Traceback (most recent call last): File "D:\PycharmProjects\CorpusTools\corpustools\decorators.py", line 12, in do_check function(*args,**kwargs) File "D:\PycharmProjects\CorpusTools\corpustools\gui\iogui.py", line 757, in inspect atts, coldelim = inspect_csv(self.pathWidget.value()) File "D:\PycharmProjects\CorpusTools\corpustools\corpus\io\csv.py", line 49, in inspect_csv head = f.readline().strip() File "C:\Users\Stanley\anaconda3\envs\PCT\lib\codecs.py", line 322, in decode (result, consumed) = self._buffer_decode(data, self.errors, final) File "C:\Users\Stanley\anaconda3\envs\PCT\lib\encodings\utf_8_sig.py", line 69, in _buffer_decode return codecs.utf_8_decode(input, errors, final) UnicodeDecodeError: 'utf-8' codec can't decode byte 0xff in position 0: invalid start byte

The identical UnicodeDecodeError has been reported before as #726

Sample corpus file can be found at Phonological_CorpusTools_Public/from_users/dict_sharanahua_fixed_HEAD WORDS ONLY.txt

To Reproduce Steps to reproduce the behavior:

  1. Go to 'Load corpus'
  2. Go to 'Create corpus from file'
  3. Click on 'Choose file...'
  4. Select the .txt file
  5. See the error

Additional context My text editor reports that the encoding of the .txt file is UTF-16 LE BOM. When changed to UTF-8, PCT could load it.

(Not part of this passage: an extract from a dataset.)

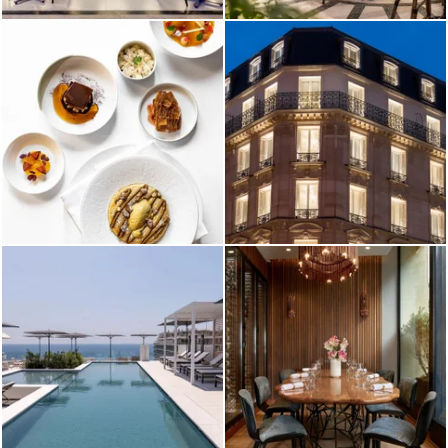
Nîmes
Le Victoria
Nice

stannam commented 2 years ago

re: 1. detecting the encoding from a user file No need to detect an encoding. The file encoding MUST BE UTF-8 or a subset of utf-8 (e.g., ANSI) because it seems we explicitly require 'utf-8-sig' here and everywhere. In short, we need to ask the user to change the encoding to utf-8.

https://github.com/PhonologicalCorpusTools/CorpusTools/blob/5f5fc1bc9f7a9caa581a74259be9114abebcee62/corpustools/corpus/io/csv.py#L48

I added the following error message that pops up when the user tries to import an unknown encoding. image

The only place this issue arises is when PCT loads a unknown user file for the first time. There are other types of external files that PCT interacts (i.e., .corpus and .feature files) but they are all PCT-generated and guaranteed to be in UTF-8. Therefore, a gatekeeper is needed only when loading a user file. I made an error message with some comments on converting to UTF-8 and it appears when Python raises UnicodeDecodeError.

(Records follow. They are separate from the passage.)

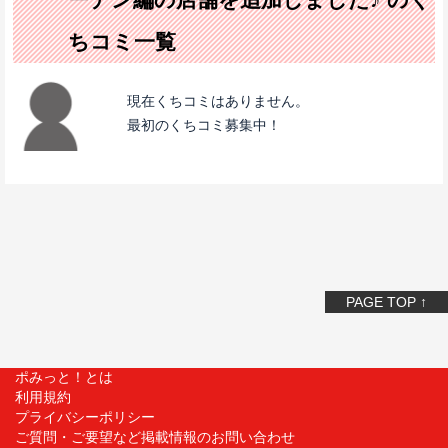
ちコミ一覧
現在くちコミはありません。
最初のくちコミ募集中！
PAGE TOP ↑
ポみっと！とは
利用規約
プライバシーポリシー
ご質問・ご要望など掲載情報のお問い合わせ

re: 2. PCT could automatically create another column if the text file only has a single column of transcriptions TODO

stannam commented 2 years ago

re: 2. PCT should automatically create another column if the text file only has a single column of transcriptions

No more fixes are required. The .txt file with a single column can be imported as a 'Running text,' not 'Column-delimited file.'

.txt files with a single column are not 'column-delimited' technically. When tested during today's meeting, such a file can be imported as a running text.